Required work: Extend the forum thread below about the Amtrak Guest Rewards double and triple points promotion, picking up right after its final line; leave the entries after it untouched.

Text excerpt:
——

# Where's the Double/Triple Points Promo At??



## Acela150 (Mar 13, 2012)

Looking in the past history books AGR double/triple points starts next weeks and is announced by now IIRC... Am I wrong and missing something?? Or is the announcement mid to late week the week before??

Or could AGR be starting something new with the Promos??

Steve


----------



## Lakeshore (Mar 13, 2012)

This promo has been going on for about a month

http://discuss.amtraktrains.com/index.php?/topic/46255-double-points-promotion-for-spring/

You add it to your promotions on the AGR website.

Other than that, I don't know of anything else


----------



## amamba (Mar 13, 2012)

Lakeshore said:


> This promo has been going on for about a month
> 
> http://discuss.amtraktrains.com/index.php?/topic/46255-double-points-promotion-for-spring/
> 
> ...


It sounds like that one that you posted is a special, targeted offer that is not available to everyone. I actually got the Boarding Bonus last year, but not this year.


----------



## Dovecote (Mar 13, 2012)

According to a posting on Flyertalk by the AGR Insider : Register tomorrow, March 14, 2012 and travel Amtrak now through May 5, 2012 to earn double points on all Amtrak travel, all spring long. Then, join in the celebration of the 5th Annual National Train Day with triple points on any Amtrak travel May 6 – 12, 2012. You’ll also earn a 500 point bonus after 5 qualifying trips.


----------



## johnny.menhennet (Mar 13, 2012)

5 trips anytime throughout the spring?


----------



## Acela150 (Mar 13, 2012)

Dovecote said:


> According to a posting on Flyertalk by the AGR Insider : Register tomorrow, March 14, 2012 and travel Amtrak now through May 5, 2012 to earn double points on all Amtrak travel, all spring long. Then, join in the celebration of the 5th Annual National Train Day with triple points on any Amtrak travel May 6 – 12, 2012. You’ll also earn a 500 point bonus after 5 qualifying trips.


Thanks!! But I wonder what 5 Qualifying trips are...


----------



## Exiled in Express (Mar 13, 2012)

——

Recorded information:
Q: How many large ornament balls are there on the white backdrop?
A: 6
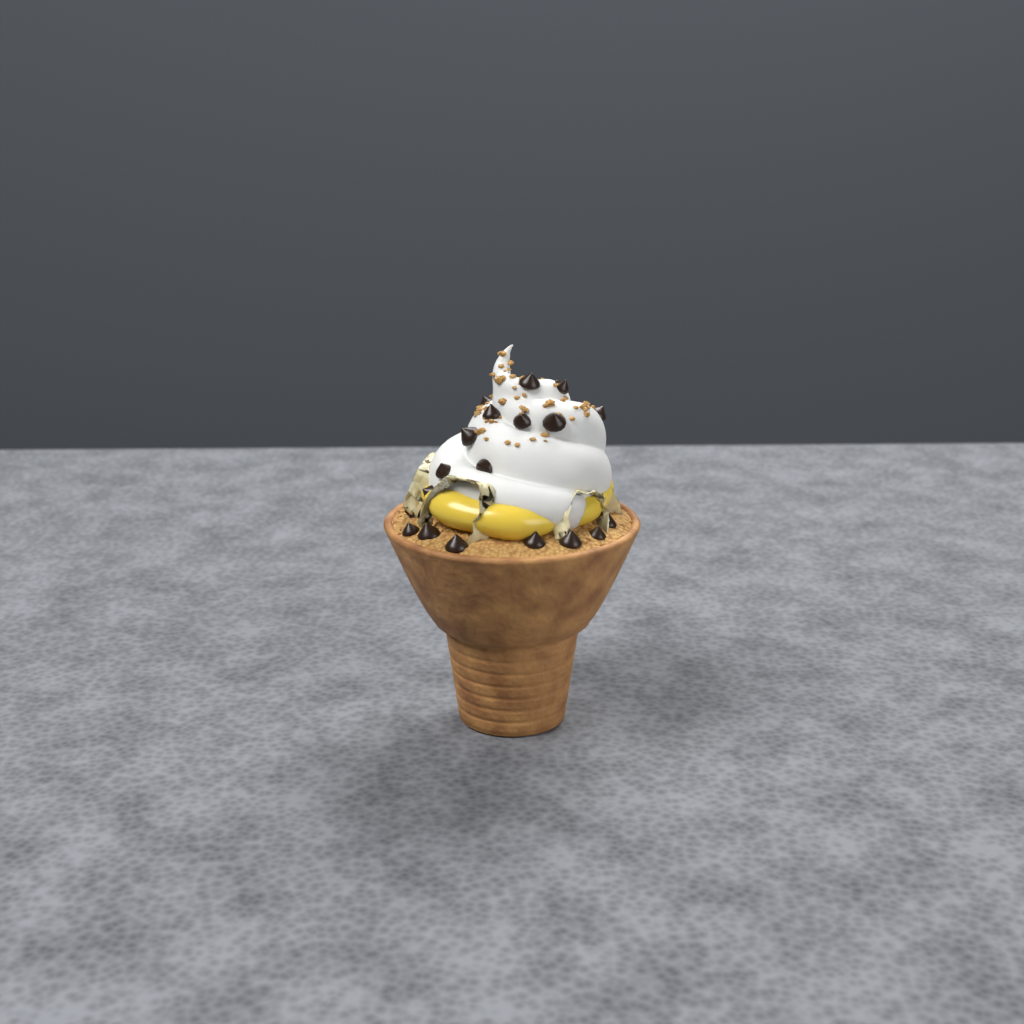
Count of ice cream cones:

——

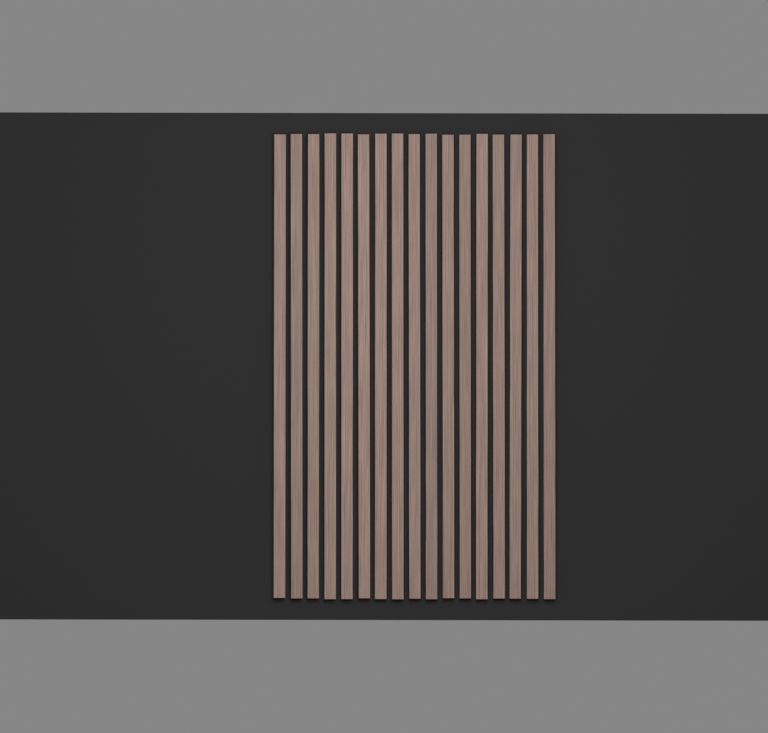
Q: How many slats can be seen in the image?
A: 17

——

Result below:
Acela150 said:


> Thanks!! But I wonder what 5 Qualifying trips are...


Not the Keystone, I was hoping for that too.

_Qualifying trips for the Take 5 bonus points are one-way direct segments, with a minimum spend of $35. For travel that includes connections to additional Amtrak trains or buses, each segment of the trip which costs a minimum of $35 will qualify for the Take 5 bonus award. Take 5 bonus points will be awarded within 4 weeks following your fifth qualifying trip. Travel with a monthly pass or using multi-ride tickets does not qualify for the Take 5 bonus promotion. Only one Take 5 bonus may be earned per member_

lifted from: https://amtrakguestrewards.com/SpringLine


----------



## benjibear (Mar 13, 2012)

https://amtrakguestrewards.com/SpringLine

What if you purchased the tickets before the promotion starts?


----------



## The Davy Crockett (Mar 13, 2012)

benjibear said:


> https://amtrakguestrewards.com/SpringLine
> 
> What if you purchased the tickets before the promotion starts?


As long as you register for the promotion, and travel within the promotion period, you'll get the bonus.

I'm not finding the promotion when I pull up my AGR account. I'm curious where folks are finding it. This is not targeted is it?


----------



## Acela150 (Mar 13, 2012)

Exiled in Express said:


> Acela150 said:
> 
> 
> > Thanks!! But I wonder what 5 Qualifying trips are...
> ...



HAHA!! You read my mind!! Still... Bummer!! Even BC to HAR is $3 short!!! 

What's the deal with the promo anyway?? The details are a bit confusing to me.. Can someone explain..

Steve


----------



## The Davy Crockett (Mar 13, 2012)

To answer my own question, it is targeted. :angry2: :angry2: :angry2: I logged in after opening the promotion page through the link in this thread, and I was most rudely informed that I am not eligable for this promo. :wacko: :wacko: h34r: h34r:


----------



## Acela150 (Mar 13, 2012)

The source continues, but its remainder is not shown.